Each top-level key beyond apiKey and routes is documented on its own page.
KeyDescription
routesControls the destination chain, token, slippage, route type, and amount constraints. See route configuration.
themeOverrides widget colors and border radius. See appearance customization.
messagesOverrides the widget title and description copy. See appearance customization.
walletConnectConfigures or disables the WalletConnect connector. See WalletConnect configuration.
retryControls automatic retry behavior on rate-limited requests. See retry configuration.
featuresControls optional SDK behaviours: tokensPagination, balanceStreaming, and shouldAllowGA4. See the types reference.
autoDetectProviderWhen true, the SDK attempts to discover an injected wallet provider automatically. Defaults to false. Distinct from the provider-level autoDetect prop — see note below.
autoDetectProvider vs autoDetect — these are two separate controls:
  • autoDetectProvider is a field inside TrustwareConfigOptions (the config object you pass to the provider).

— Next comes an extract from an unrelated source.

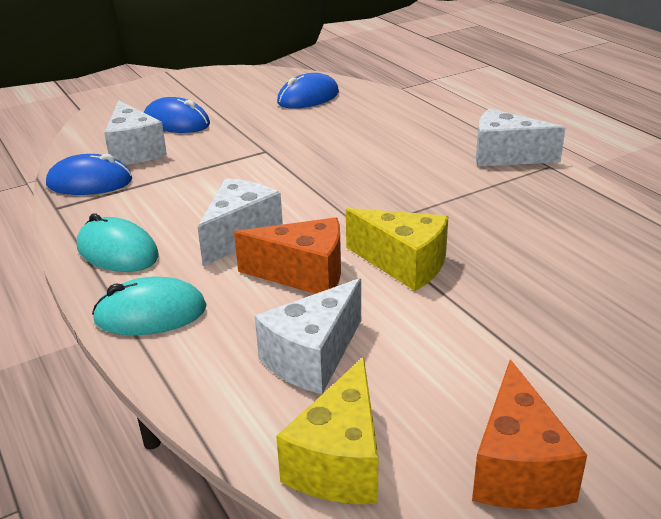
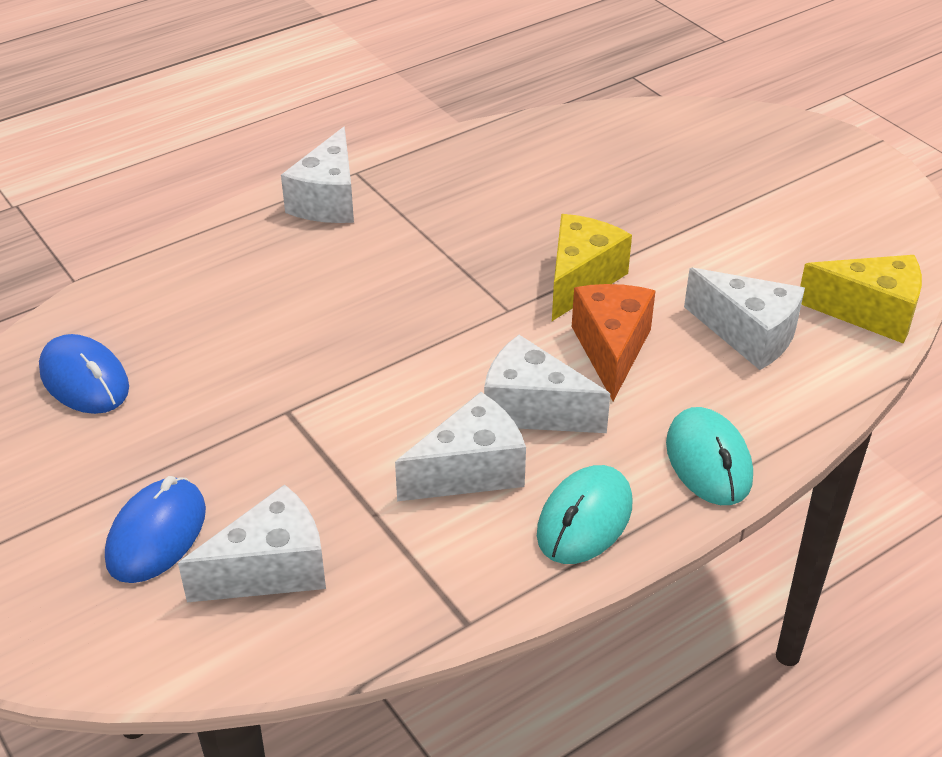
camera: 95 degrees left, 10 degrees up
(90, 182) = (385, 601): blue mouse -> none
(185, 210) = (470, 471): none -> white cheese
(517, 468) = (842, 229): orange cheese -> none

Defaults to false.
  • autoDetect is a prop on <TrustwareProvider> itself. Defaults to true. Set autoDetect={false} when you pass your own wallet (see host wallet) so the SDK doesn’t run wallet discovery alongside your wallet state.
Most integrations only need to think about the provider prop.

Lifecycle callbacks

onError
(error: TrustwareError) => void
Called whenever a TrustwareError is thrown during a route or transaction operation. Use this to surface errors to your own UI or logging pipeline.
onSuccess
(transaction: Transaction) => void
Called after a transaction is successfully submitted and confirmed. Receives the completed Transaction object.
onEvent
(event: TrustwareEvent) => void
Called for widget lifecycle events such as step transitions. Use this for analytics or custom instrumentation.

Type-safe config with satisfies

Use the satisfies operator to get full TypeScript inference without widening the type:
import {
  TrustwareProvider,
  TrustwareWidget,
  type TrustwareConfigOptions,
} from "@trustware/sdk";

const config = {
  apiKey: process.env.NEXT_PUBLIC_TRUSTWARE_API_KEY!,
  routes: {
    toChain: "8453",
    toToken: "0xEeeeeEeeeEeEeeEeEeEeeEEEeeeeEeeeeeeeEEeE",
  },
} satisfies TrustwareConfigOptions;

export function App() {
  return (
    <TrustwareProvider config={config}>
      <TrustwareWidget />
    </TrustwareProvider>
  );
}
Using satisfies instead of a type annotation preserves the literal types of your values, which is useful when you spread the config object across multiple files.